= Creepy Susie and 13 Other Tragic Tales for Troubled Children =

Book by Angus Oblong

Creepy Susie and 13 Other Tragic Tales for Troubled Children by Angus Oblong, creator of the Oblongs

Creepy Susie and 13 Other Tragic Tales for Troubled Children is a 1999 collection of illustrated short stories written by Angus Oblong. The stories mostly feature children and adolescents, although one story is about a dog. Several of the characters were eventually adapted for use in the animated television series The Oblongs. Contrary to the title, children are not the book's target audience as the book contains sexual situations, cannibalism and murder.

== List of stories ==
- "The Debbies" -
- "Stupid Betsy" -
- "Waldo & Bean" -
- "Little Scooter" -
- "Happy Happy Happy Happy Sammy" -
- "Milo's Disorder" -
- "Creepy Susie" -
- "Emily Amputee" -
- "Narcoleptic Scottie" -
- "Sibling Rivalry..." -
- "Rosie's Crazy Mother" -
- "Jenny, Jenny, Jenny and Babette, the Siamese Quadruplets" -
- "Dick and Muffy" -
- "Mary Had a Little Chainsaw" -

==The Oblongs==
The Oblongs is a television series based on the characters from this book.
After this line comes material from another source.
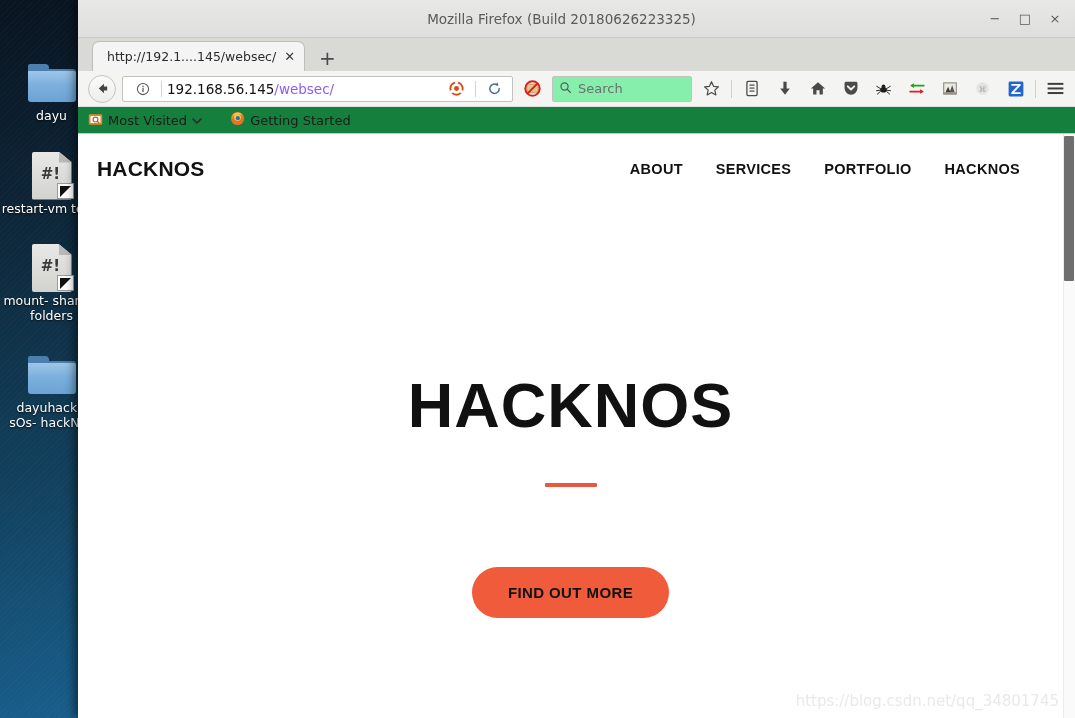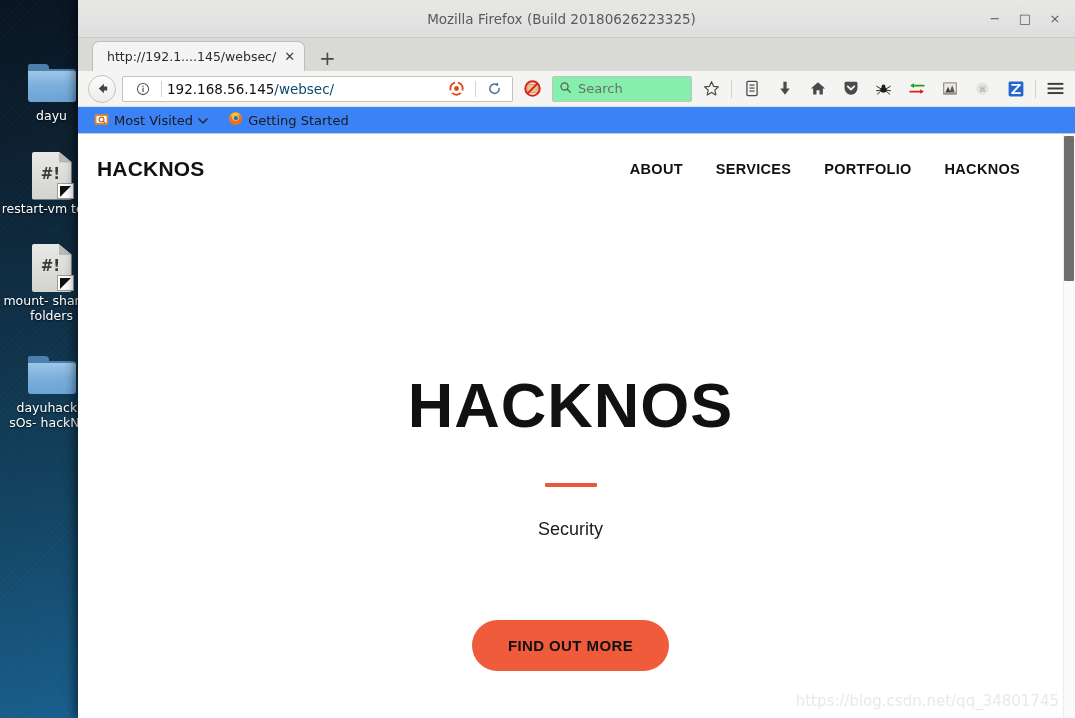"/websec/" #url-text .dim { color: #0c4a6e -> #8b5cf6 }
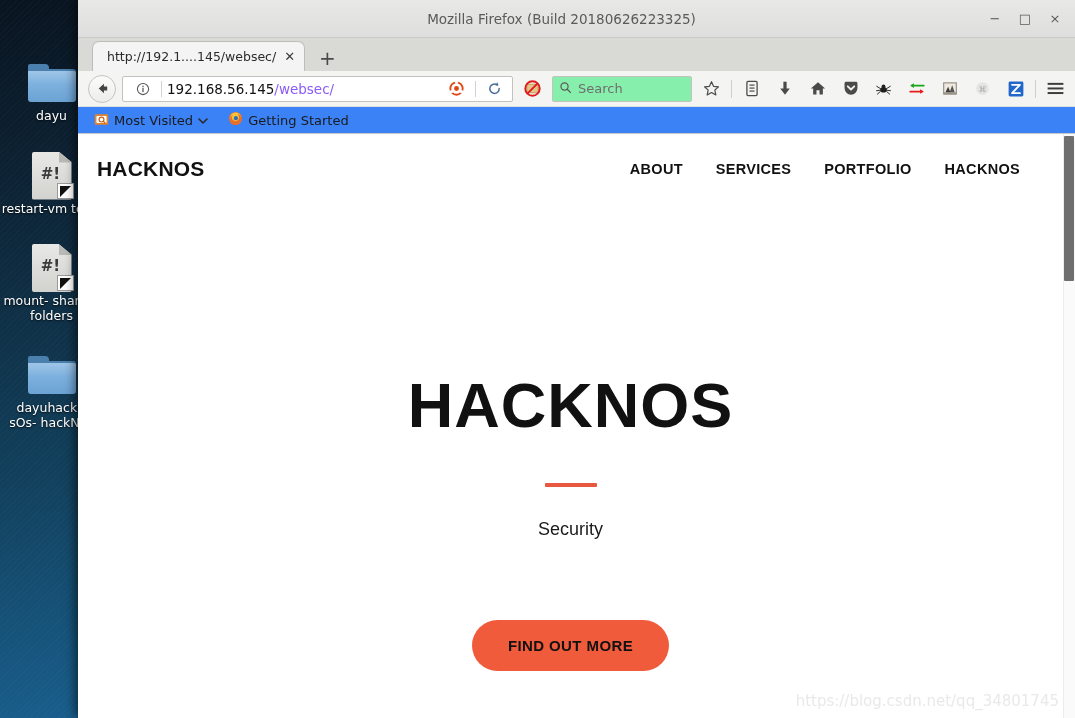"Most Visited" #bookmarksbar { background: #3b82f6 -> #15803d; gap: 20px -> 28px; padding-left: 16px -> 10px }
Milo from the book becomes Milo Oblong, the de facto main character in the TV series; Creepy Susie and Helga both appear as his friends, while the Debbies appear as snobbish enemies (Helga, in the series, is obsessed with them, though out of a desire to join them rather than hurt them; however, she does at one point join them as in the book). Scottie the dog becomes Milo's pet. Many of the other characters do not appear on the show. Some of them are composite characters of the book's characters.